Gloria Clark, 16, has almost no high school credits and thus a long road ahead of her if she hopes to get to the finish line like Ferguson one day. Clark’s dad went to jail when she was 8 and she never saw him again. She was taken from her mom and put in group homes and foster care, eventually running away.

Now, she and her mom are living together again, but Clark works two jobs  — Bojangles’ and Burger King — to help keep the household afloat, plus helps take care of her grandmother and 14-year-old brother.

“It’s hard. It sucks,” she said, reflecting on her current lot. “It’s really hard to include school.” 

Students at the Haywood Community Learning Center don’t conform to a stereotype. They may be teen parents, homeless, victims of abuse or suffering from emotional trauma. Some have social anxiety that makes regular high school feel like a shark tank.

Others have health problems that simply make traditional high school too difficult. One student who gets seizures was too embarrassed to attend regular high school, but here, she’s free from the fear of judgment by her peers.

“Nobody here cares what any other students have,” said said Erman D’Alesandro, a teacher in the program who works with exceptional students. “It is a safety net here, where they don’t have that pressure from other students around them.”

For Anthony Buccella, it’s the first time in his life that he’s ever really experienced what a supportive nurturing environmental feels like. 

“I was not judged at all by anybody here,” Buccella said. “The only thing they really look for is respect and that you try.”

Growing up with an abusive, alcoholic father, Buccella had spent most of his teen years in group homes and foster care, but would be put out on the street when he turned 18 to fend for himself.
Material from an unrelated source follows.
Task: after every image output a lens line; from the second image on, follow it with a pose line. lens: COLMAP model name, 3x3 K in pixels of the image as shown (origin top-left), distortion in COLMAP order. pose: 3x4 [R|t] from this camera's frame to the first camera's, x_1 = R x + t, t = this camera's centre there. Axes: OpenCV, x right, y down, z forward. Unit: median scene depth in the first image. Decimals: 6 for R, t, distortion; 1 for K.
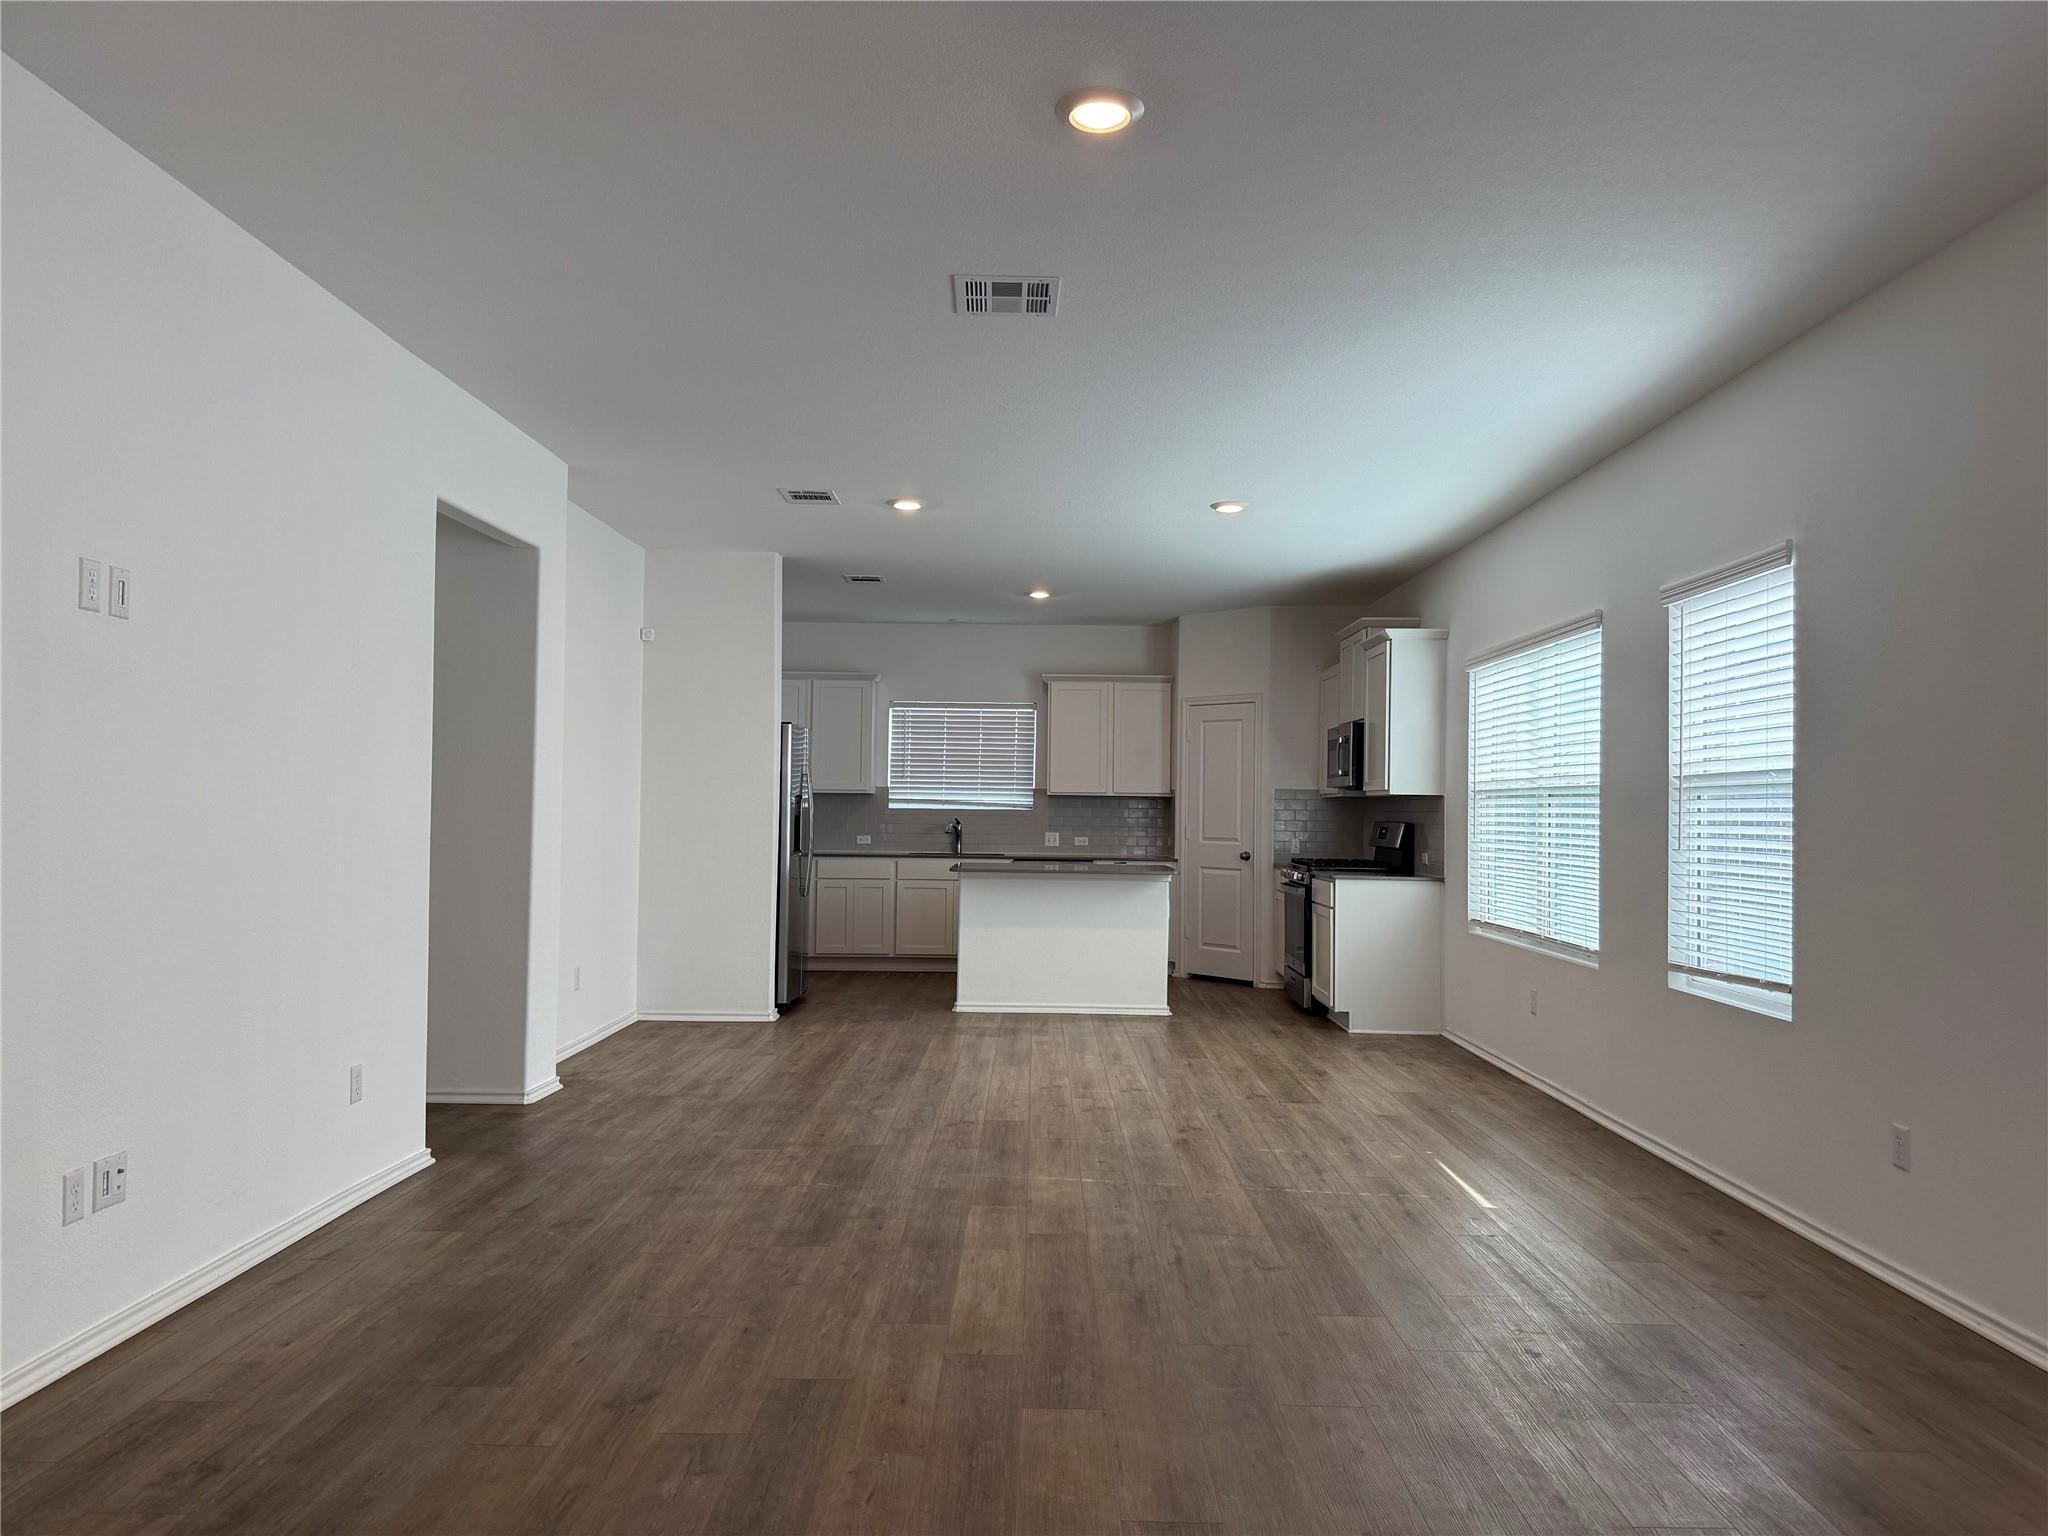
lens RADIAL K [[1480.2, 0, 1024.0], [0, 1480.2, 768.0], [0, 0, 1]] dist [0.096660, -0.151127]
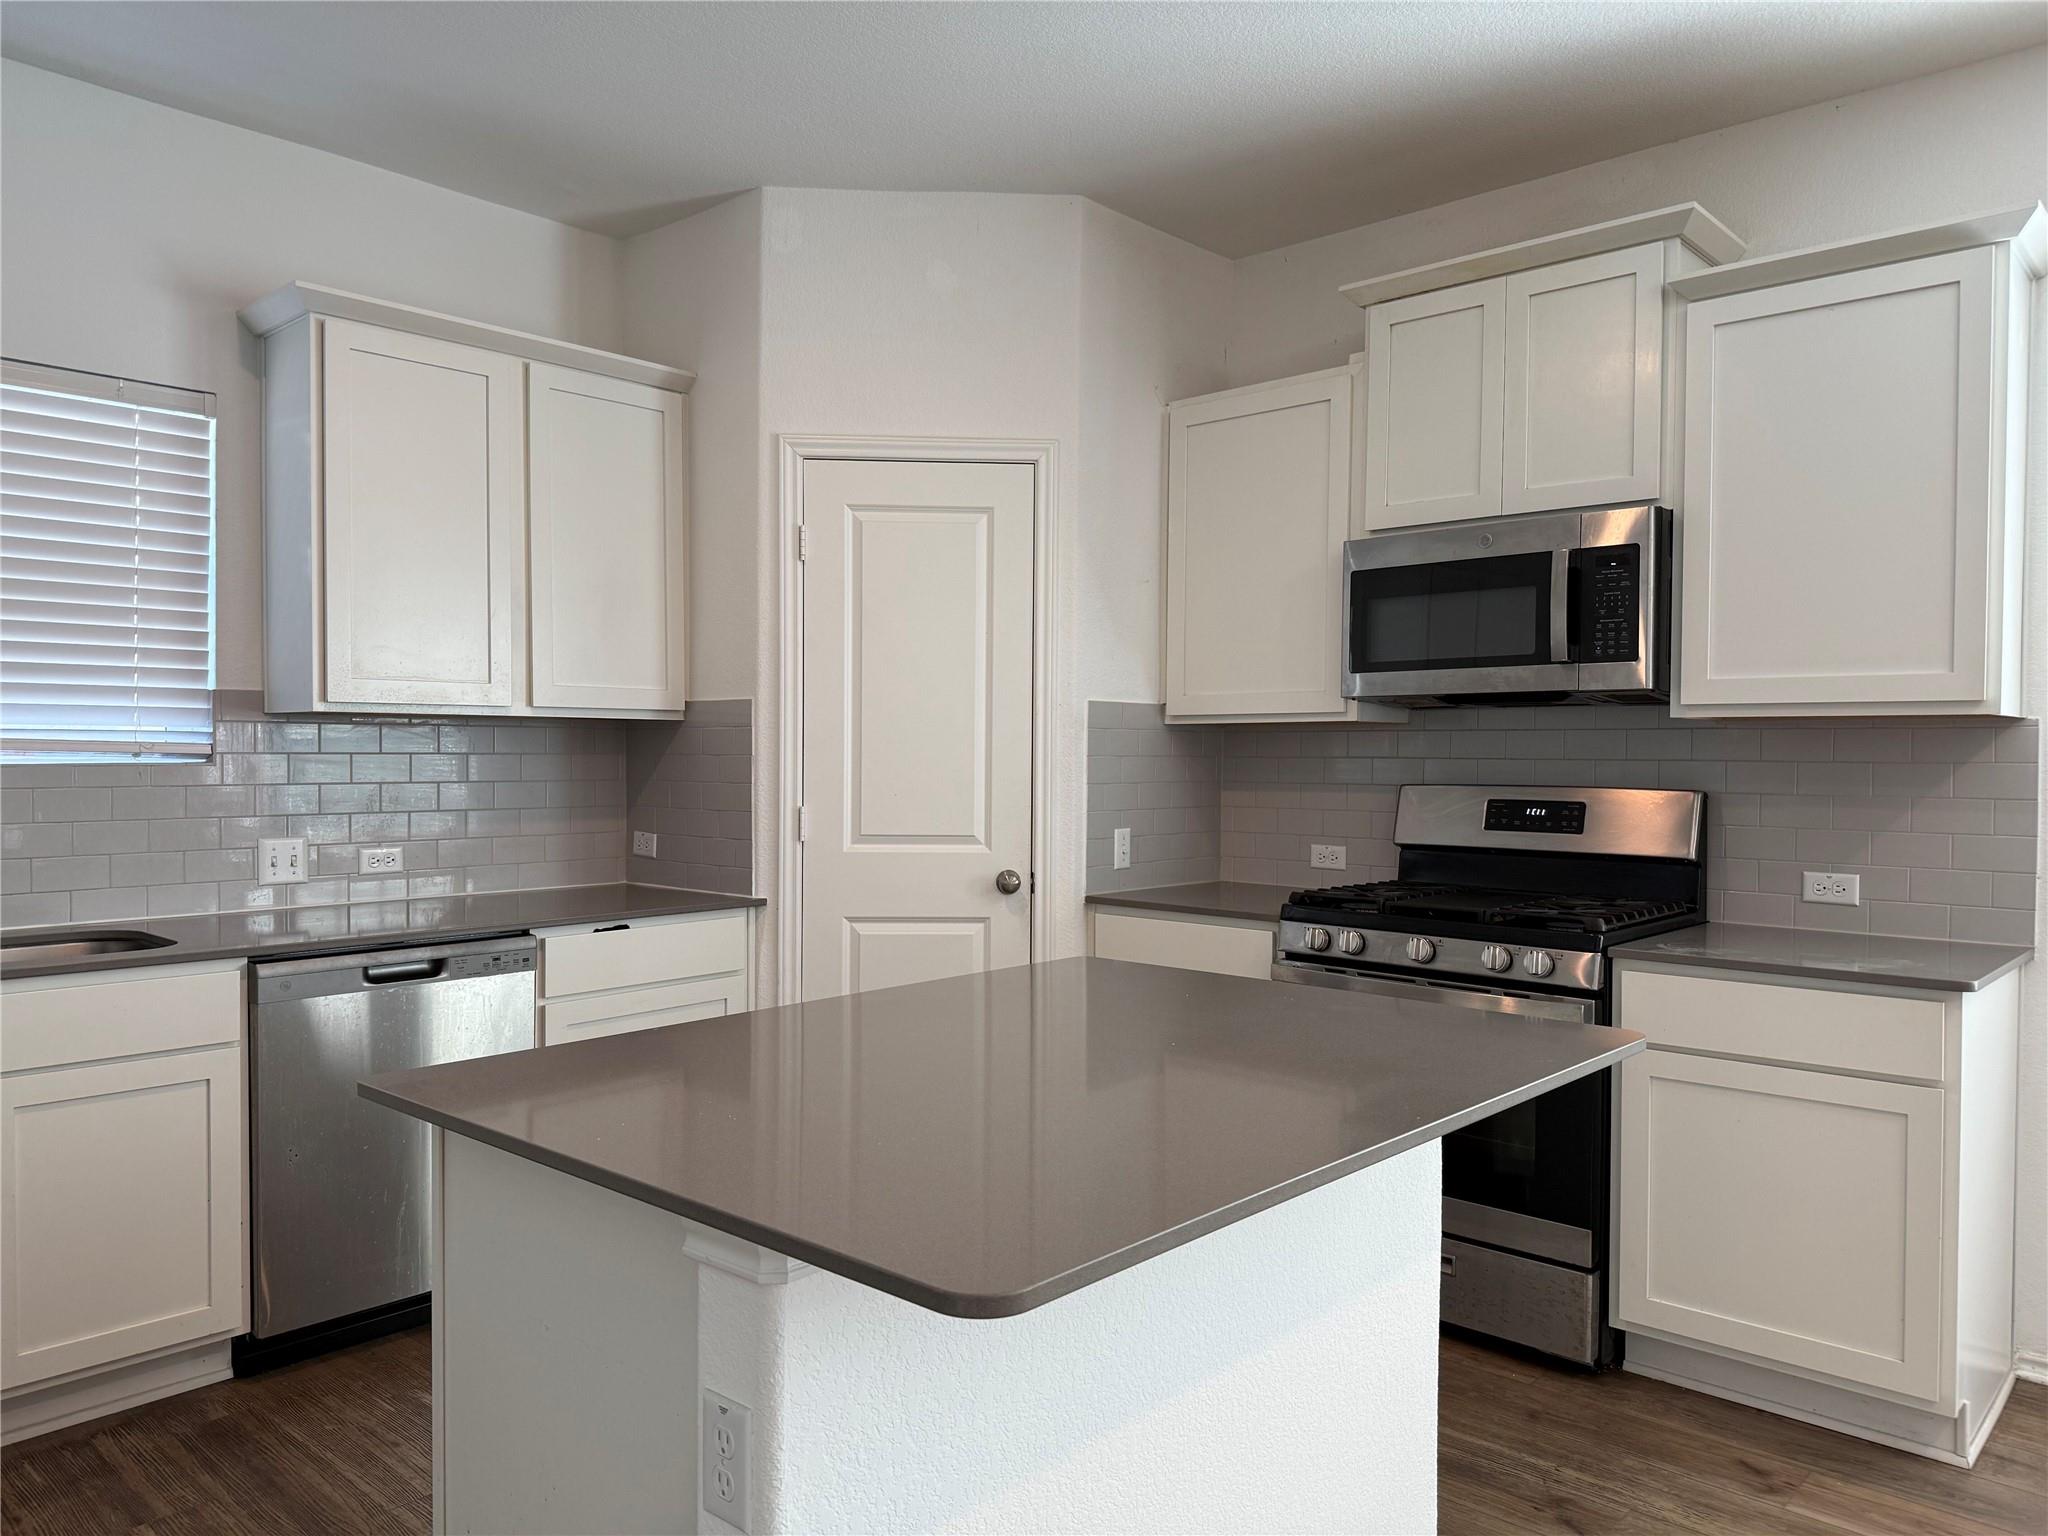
lens RADIAL K [[1480.2, 0, 1024.0], [0, 1480.2, 768.0], [0, 0, 1]] dist [0.096660, -0.151127]
pose [[0.661338, -0.021944, 0.749767, -0.112270], [-0.017965, 0.998822, 0.045079, 0.013470], [-0.749873, -0.043282, 0.660164, 0.696150]]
“Two years ago, I thought I would never make it,” Buccella said. Buccella’s future was indeed grim until he moved from California to Haywood County to live with a long lost family friend and was pointed toward the alternative learning center.

He is graduating this month with a high school diploma and plans to attend Haywood Community College next year and get a cosmetology degree.
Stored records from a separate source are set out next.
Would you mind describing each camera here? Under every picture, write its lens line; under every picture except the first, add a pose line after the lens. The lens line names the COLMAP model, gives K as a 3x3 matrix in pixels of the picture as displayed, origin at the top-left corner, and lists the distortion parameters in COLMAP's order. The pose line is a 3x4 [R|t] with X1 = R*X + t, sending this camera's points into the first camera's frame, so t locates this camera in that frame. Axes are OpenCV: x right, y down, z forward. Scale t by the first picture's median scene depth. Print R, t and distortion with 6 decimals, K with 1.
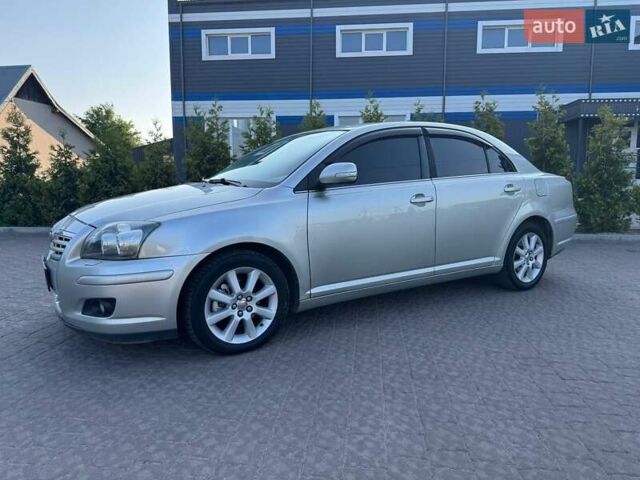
lens RADIAL K [[440.7, 0, 320.0], [0, 440.7, 240.0], [0, 0, 1]] dist [0.065580, -0.093526]
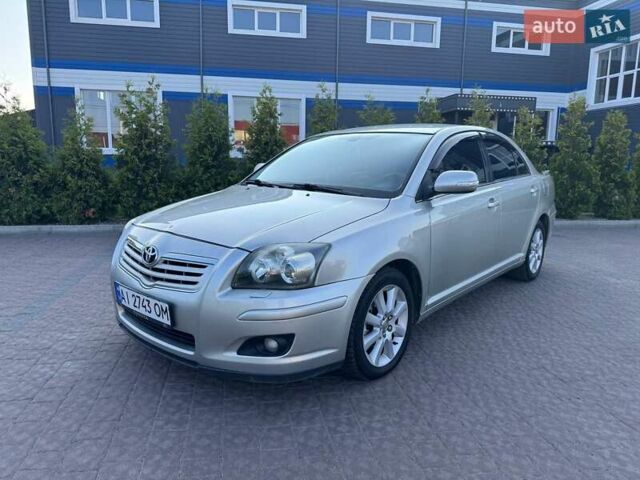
lens RADIAL K [[440.7, 0, 320.0], [0, 440.7, 240.0], [0, 0, 1]] dist [0.065580, -0.093526]
pose [[0.958549, -0.034494, 0.282832, -0.556743], [0.022395, 0.998695, 0.045902, -0.078069], [-0.284047, -0.037666, 0.958070, 0.141692]]
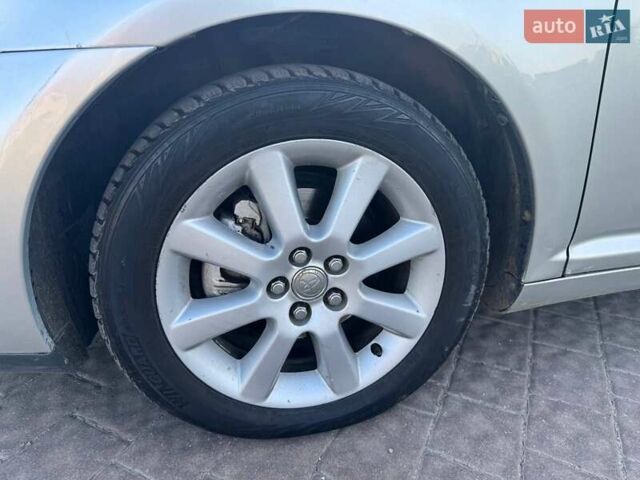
lens RADIAL K [[440.7, 0, 320.0], [0, 440.7, 240.0], [0, 0, 1]] dist [0.065580, -0.093526]
pose [[0.941789, 0.130679, -0.309769, -0.087458], [-0.056427, 0.969738, 0.237537, 0.055483], [0.331436, -0.206231, 0.920662, 0.742610]]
Buccella’s story is a common refrain among students here, who graduate not only with a diploma but with higher aspirations than they had when they first walked through the door.
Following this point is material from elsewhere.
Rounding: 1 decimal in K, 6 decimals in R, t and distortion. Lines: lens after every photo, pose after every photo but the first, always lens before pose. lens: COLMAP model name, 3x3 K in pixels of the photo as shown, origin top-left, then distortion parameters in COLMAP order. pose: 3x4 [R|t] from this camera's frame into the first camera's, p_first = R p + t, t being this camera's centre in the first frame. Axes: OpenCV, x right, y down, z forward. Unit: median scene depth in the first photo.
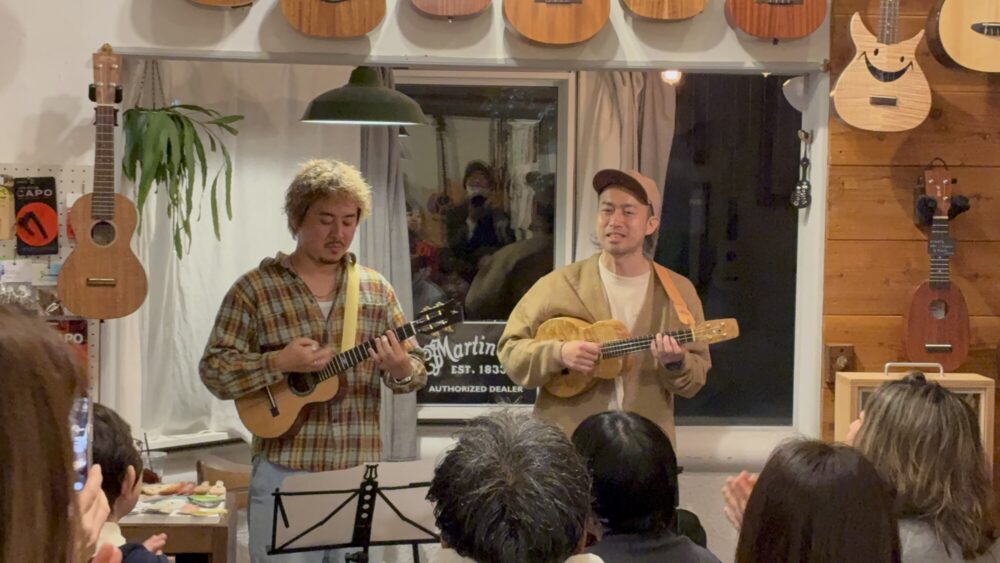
lens RADIAL K [[1870.2, 0, 504.8], [0, 1870.2, 272.7], [0, 0, 1]] dist [0.145935, 0.000000]
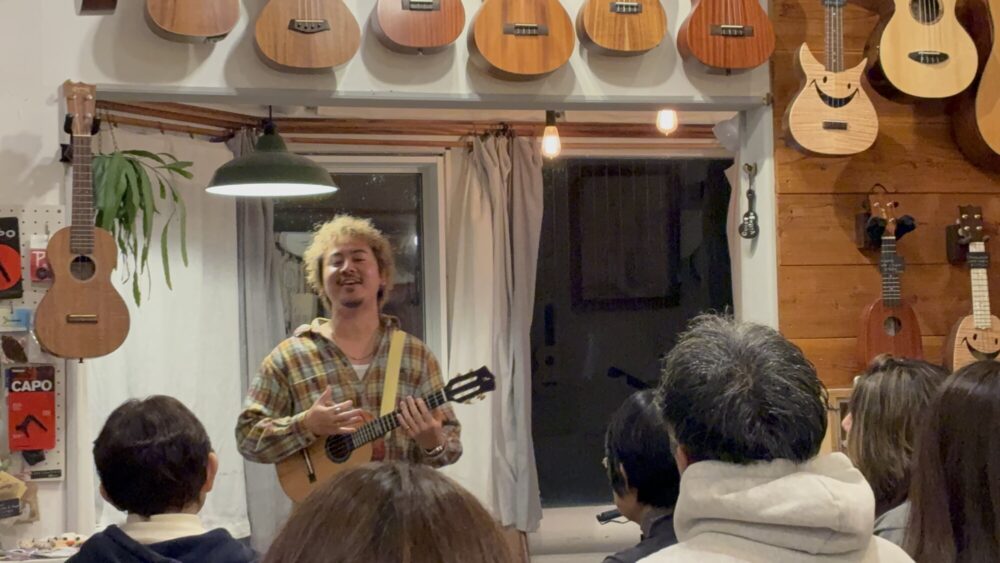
lens RADIAL K [[1870.2, 0, 500.2], [0, 1870.2, 277.6], [0, 0, 1]] dist [0.145935, 0.000000]
pose [[0.981843, -0.030201, 0.187274, -0.177844], [0.049531, 0.993813, -0.099409, 0.086479], [-0.183113, 0.106880, 0.977265, 0.023868]]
Kira Simons, 19, hopes to attend community college next year to become a vet tech. Simons had a hard time coping in traditional high school with the stress of timed tests.

“I would be anxious and nervous and forget everything,” Simons said. Here, she doesn’t have the pressure of a ticking clock when she takes test. She only has to work her way through the material.

Simons said the program isn’t for slackers. Expectations are high, and if students aren’t willing to apply themselves they won’t make it.

“They push you a lot, but they do it in a different way,” Simons said.

Realistically, a lot of students don’t go on to community college, so job skills are a huge emphasis at the center to help students become more employable.

“So many of them feel fastfood is their only job recourse,” said Leslie Mowitt, the onsite workforce development grant coordinator. With summer approaching, Mowitt coordinated a job fair at the center that’s open to the community at large.

Mark Ethridge, a science teacher in the program, has literally taught hundreds of students in honors and college-level science courses during his years at Tuscola High School. But this is the most rewarding teaching job he’s had. One thing that strikes him is that the kids in his AP classes at Tuscola over the years usually didn’t come back home after college.

But the students he gets to teach now are here to stay, to raise their own children here, toiling away in the service and retail jobs that make up the backbone of society and that the rest of the community depends on. 

“These are our neighbors,” Ethridge said. “These people are the ones who will be here. We owe them the same opportunities to make the best life they can make for themselves.”